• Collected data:
+===+

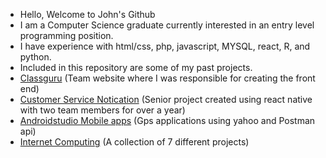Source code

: - Hello, Welcome to John's Github
- I am a Computer Science graduate currently interested in an entry level programming position. 
- I have experience with html/css, php, javascript, MYSQL, react, R, and python. 
- Included in this repository are some of my past projects. 
- [Classguru](https://classguru.org) (Team website where I was responsible for creating the front end)
- [Customer Service Notication](https://www.youtube.com/watch?v=vdqwqtHYdNs) (Senior project created using react native with two team members for over a year)
- [Androidstudio Mobile apps](https://youtu.be/98NxDlQHGuQ) (Gps applications using yahoo and Postman api) 
- [Internet Computing](https://lamp.cse.fau.edu/~johncharles2016/) (A collection of 7 different projects)

<!---
johncharles2016/johncharles2016 is a ✨ special ✨ repository because its `README.md` (this file) appears on your GitHub profile.
You can click the Preview link to take a look at your changes.
--->
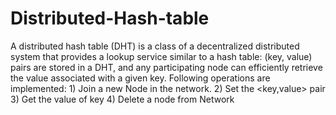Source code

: # Distributed-Hash-table

A distributed hash table (DHT) is a class of a decentralized distributed system that provides a lookup service similar 
to a hash table: (key, value) pairs are stored in a DHT, and any participating node can efficiently retrieve the value 
associated with a given key. Following operations are implemented:
            1) Join a new Node in the network.
            2) Set the <key,value> pair
            3) Get the value of key
            4) Delete a node from Network 
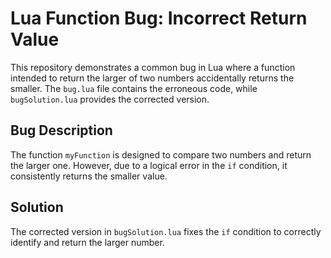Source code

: # Lua Function Bug: Incorrect Return Value

This repository demonstrates a common bug in Lua where a function intended to return the larger of two numbers accidentally returns the smaller.  The `bug.lua` file contains the erroneous code, while `bugSolution.lua` provides the corrected version.

## Bug Description
The function `myFunction` is designed to compare two numbers and return the larger one. However, due to a logical error in the `if` condition, it consistently returns the smaller value.

## Solution
The corrected version in `bugSolution.lua` fixes the `if` condition to correctly identify and return the larger number.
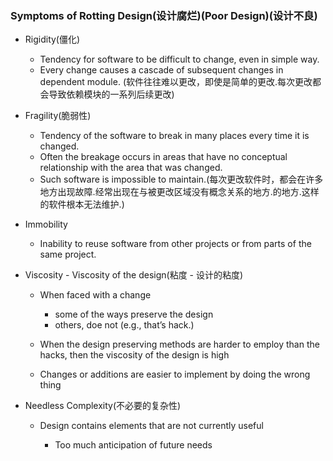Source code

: ### Symptoms of Rotting Design(设计腐烂)(Poor Design)(设计不良)

* Rigidity(僵化)

  - Tendency for software to be difficult to change, even in simple way.
  - Every change causes a cascade of subsequent changes in dependent module. 
    (软件往往难以更改，即使是简单的更改.每次更改都会导致依赖模块的一系列后续更改)
  
* Fragility(脆弱性)
  
  - Tendency of the software to break in many places every time it is changed.
  - Often the breakage occurs in areas that have no conceptual relationship with the
  area that was changed.
  - Such software is impossible to maintain.(每次更改软件时，都会在许多地方出现故障.经常出现在与被更改区域没有概念关系的地方.的地方.这样的软件根本无法维护.)
  
* Immobility
  
  - Inability to reuse software from other projects or from parts of the same project.
  
* Viscosity - Viscosity of the design(粘度 - 设计的粘度)
  
  - When faced with a change
  
    - some of the ways preserve the design
    - others, doe not (e.g., that’s hack.)
  - When the design preserving methods are harder to employ than the hacks, then the viscosity of the design is high
  - Changes or additions are easier to implement by doing the wrong thing
  
* Needless Complexity(不必要的复杂性)

  - Design contains elements that are not currently useful
    
    - Too much anticipation of future needs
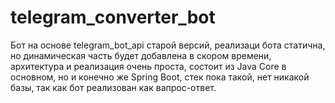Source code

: # telegram_converter_bot
Бот на основе telegram_bot_api старой версий, реализаци бота статична, но динамическая часть будет добавлена в скором времени, архитектура и реализация очень проста, состоит из Java Core в основном,
но и конечно же Spring Boot, стек пока такой, нет никакой базы, так как бот реализован как вапрос-ответ.

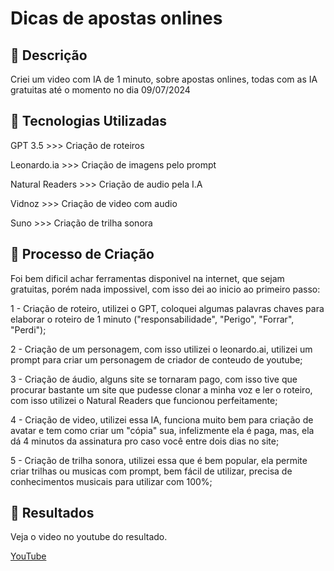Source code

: # Dicas de apostas onlines

## 📒 Descrição
Criei um video com IA de 1 minuto, sobre apostas onlines, todas com as IA gratuitas até o momento no dia 09/07/2024

## 🤖 Tecnologias Utilizadas
GPT 3.5 >>> Criação de roteiros

Leonardo.ia >>> Criação de imagens pelo prompt

Natural Readers >>> Criação de audio pela I.A 

Vidnoz >>> Criação de video com audio

Suno >>> Criação de trilha sonora

## 🧐 Processo de Criação
Foi bem dificil achar ferramentas disponivel na internet, que sejam gratuitas, porém nada impossivel, com isso dei ao inicio ao primeiro passo:

1 - Criação de roteiro, utilizei o GPT, coloquei algumas palavras chaves para elaborar o roteiro de 1 minuto ("responsabilidade", "Perigo", "Forrar", "Perdi");

2 - Criação de um personagem, com isso utilizei o leonardo.ai, utilizei um prompt para criar um personagem de criador de conteudo de youtube;

3 - Criação de áudio, alguns site se tornaram pago, com isso tive que procurar bastante um site que pudesse clonar a minha voz e ler o roteiro, com isso utilizei o Natural Readers que funcionou perfeitamente;

4 - Criação de video, utilizei essa IA, funciona muito bem para criação de avatar e tem como criar um "cópia" sua, infelizmente ela é paga, mas, ela dá 4 minutos da assinatura pro caso você entre dois dias no site;

5 - Criação de trilha sonora, utilizei essa que é bem popular, ela permite criar trilhas ou musicas com prompt, bem fácil de utilizar, precisa de conhecimentos musicais para utilizar com 100%;

## 🚀 Resultados
Veja o video no youtube do resultado.

[YouTube](https://www.youtube.com/watch?v=usJzKp-6-7Y)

+===+

• PROBLEM TO WORK ON: Rewrite the text of all the records above, replacing "myFunction" with "maxOfTwo" and changing nothing else. Omit the pictures from your answer.

• FINAL ANSWER:
Source code

: - Hello, Welcome to John's Github
- I am a Computer Science graduate currently interested in an entry level programming position. 
- I have experience with html/css, php, javascript, MYSQL, react, R, and python. 
- Included in this repository are some of my past projects. 
- [Classguru](https://classguru.org) (Team website where I was responsible for creating the front end)
- [Customer Service Notication](https://www.youtube.com/watch?v=vdqwqtHYdNs) (Senior project created using react native with two team members for over a year)
- [Androidstudio Mobile apps](https://youtu.be/98NxDlQHGuQ) (Gps applications using yahoo and Postman api) 
- [Internet Computing](https://lamp.cse.fau.edu/~johncharles2016/) (A collection of 7 different projects)

<!---
johncharles2016/johncharles2016 is a ✨ special ✨ repository because its `README.md` (this file) appears on your GitHub profile.
You can click the Preview link to take a look at your changes.
--->
Source code

: # Distributed-Hash-table

A distributed hash table (DHT) is a class of a decentralized distributed system that provides a lookup service similar 
to a hash table: (key, value) pairs are stored in a DHT, and any participating node can efficiently retrieve the value 
associated with a given key. Following operations are implemented:
            1) Join a new Node in the network.
            2) Set the <key,value> pair
            3) Get the value of key
            4) Delete a node from Network 
Source code

: # Lua Function Bug: Incorrect Return Value

This repository demonstrates a common bug in Lua where a function intended to return the larger of two numbers accidentally returns the smaller.  The `bug.lua` file contains the erroneous code, while `bugSolution.lua` provides the corrected version.

## Bug Description
The function `maxOfTwo` is designed to compare two numbers and return the larger one. However, due to a logical error in the `if` condition, it consistently returns the smaller value.

## Solution
The corrected version in `bugSolution.lua` fixes the `if` condition to correctly identify and return the larger number.
Source code

: ### Symptoms of Rotting Design(设计腐烂)(Poor Design)(设计不良)

* Rigidity(僵化)

  - Tendency for software to be difficult to change, even in simple way.
  - Every change causes a cascade of subsequent changes in dependent module. 
    (软件往往难以更改，即使是简单的更改.每次更改都会导致依赖模块的一系列后续更改)
  
* Fragility(脆弱性)
  
  - Tendency of the software to break in many places every time it is changed.
  - Often the breakage occurs in areas that have no conceptual relationship with the
  area that was changed.
  - Such software is impossible to maintain.(每次更改软件时，都会在许多地方出现故障.经常出现在与被更改区域没有概念关系的地方.的地方.这样的软件根本无法维护.)
  
* Immobility
  
  - Inability to reuse software from other projects or from parts of the same project.
  
* Viscosity - Viscosity of the design(粘度 - 设计的粘度)
  
  - When faced with a change
  
    - some of the ways preserve the design
    - others, doe not (e.g., that’s hack.)
  - When the design preserving methods are harder to employ than the hacks, then the viscosity of the design is high
  - Changes or additions are easier to implement by doing the wrong thing
  
* Needless Complexity(不必要的复杂性)

  - Design contains elements that are not currently useful
    
    - Too much anticipation of future needs
Source code

: # telegram_converter_bot
Бот на основе telegram_bot_api старой версий, реализаци бота статична, но динамическая часть будет добавлена в скором времени, архитектура и реализация очень проста, состоит из Java Core в основном,
но и конечно же Spring Boot, стек пока такой, нет никакой базы, так как бот реализован как вапрос-ответ.

Source code

: # Dicas de apostas onlines

## 📒 Descrição
Criei um video com IA de 1 minuto, sobre apostas onlines, todas com as IA gratuitas até o momento no dia 09/07/2024

## 🤖 Tecnologias Utilizadas
GPT 3.5 >>> Criação de roteiros

Leonardo.ia >>> Criação de imagens pelo prompt

Natural Readers >>> Criação de audio pela I.A 

Vidnoz >>> Criação de video com audio

Suno >>> Criação de trilha sonora

## 🧐 Processo de Criação
Foi bem dificil achar ferramentas disponivel na internet, que sejam gratuitas, porém nada impossivel, com isso dei ao inicio ao primeiro passo:

1 - Criação de roteiro, utilizei o GPT, coloquei algumas palavras chaves para elaborar o roteiro de 1 minuto ("responsabilidade", "Perigo", "Forrar", "Perdi");

2 - Criação de um personagem, com isso utilizei o leonardo.ai, utilizei um prompt para criar um personagem de criador de conteudo de youtube;

3 - Criação de áudio, alguns site se tornaram pago, com isso tive que procurar bastante um site que pudesse clonar a minha voz e ler o roteiro, com isso utilizei o Natural Readers que funcionou perfeitamente;

4 - Criação de video, utilizei essa IA, funciona muito bem para criação de avatar e tem como criar um "cópia" sua, infelizmente ela é paga, mas, ela dá 4 minutos da assinatura pro caso você entre dois dias no site;

5 - Criação de trilha sonora, utilizei essa que é bem popular, ela permite criar trilhas ou musicas com prompt, bem fácil de utilizar, precisa de conhecimentos musicais para utilizar com 100%;

## 🚀 Resultados
Veja o video no youtube do resultado.

[YouTube](https://www.youtube.com/watch?v=usJzKp-6-7Y)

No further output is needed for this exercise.